■ EXCERPT TO READ
Tuesday, October 23, 2007

My zodiac says today,
" An inability to detach from the past must be overcome.
What you perceive as a failure is draining energy from
other highly worthwhile factors in your life. Let go of
your remorse. Then, watch your heart's dream become
reality."

Isn't that something? I have still been feeling down and it isn't even winter yet. I understand that that season can make people feel this way.
My uncle and I were talking about my plans, and he was also talking about home. The issues were all trying, and although we had a good talk, much later, I focused on something he said about one of our minor segways in conversation. It was something about weaknesses in people. That caused me to evaluate myself. As I was getting ready to go to the library, I was brushing my hair and I wondered, sometimes I feel too delicate for this world.
What would that mean to my daughter? Obviously I do not have the time, nor the luxury to close myself into a cocoon and wait out the storms that may come.
When I feel down, I feel weak. I feel as though I cannot make strong decisions.
I thought that as I felt this, I was setting up for authority figures in my life to step in and say, I told you so. To put me down and in a corner and take over, reminding me why I am too weak.

■ TO-DO LIST
- A) For the journal entry, decide whether each statement agrees with it: (i) The writer was brushing their hair while getting ready to go to the library. (ii) The writer says winter has already begun. (iii) The writer's aunt talked with the writer about the writer's plans. For each, give yes or no and quote the exact words of the entry that decide it.
- B) Copy the part of the journal entry starting with "Tuesday, October 23, 2007" and going on through "feel this way.".

■ PROVIDED INFORMATION
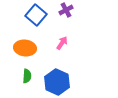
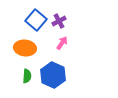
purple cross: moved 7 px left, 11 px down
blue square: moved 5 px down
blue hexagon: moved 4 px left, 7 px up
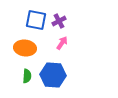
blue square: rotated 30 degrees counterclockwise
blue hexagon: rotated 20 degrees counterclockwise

--

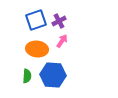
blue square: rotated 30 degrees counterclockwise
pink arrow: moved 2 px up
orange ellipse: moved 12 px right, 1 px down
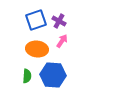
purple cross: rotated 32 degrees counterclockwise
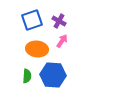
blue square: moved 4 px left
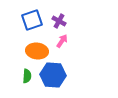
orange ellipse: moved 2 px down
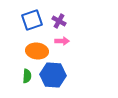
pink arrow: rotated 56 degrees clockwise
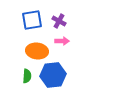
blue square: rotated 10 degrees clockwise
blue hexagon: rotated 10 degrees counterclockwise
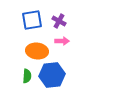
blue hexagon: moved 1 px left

...

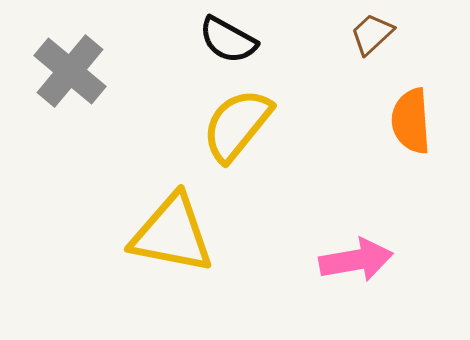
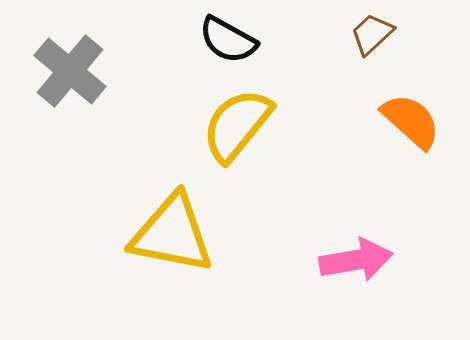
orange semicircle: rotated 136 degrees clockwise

■ EXERCISE SOLUTIONS
- A)
(i) Yes: "As I was getting ready to go to the library, I was brushing my hair"
(ii) No: "it isn't even winter yet"
(iii) No: "My uncle and I were talking about my plans"

- B)
Tuesday, October 23, 2007

My zodiac says today,
" An inability to detach from the past must be overcome.
What you perceive as a failure is draining energy from
other highly worthwhile factors in your life. Let go of
your remorse. Then, watch your heart's dream become
reality."

Isn't that something? I have still been feeling down and it isn't even winter yet. I understand that that season can make people feel this way.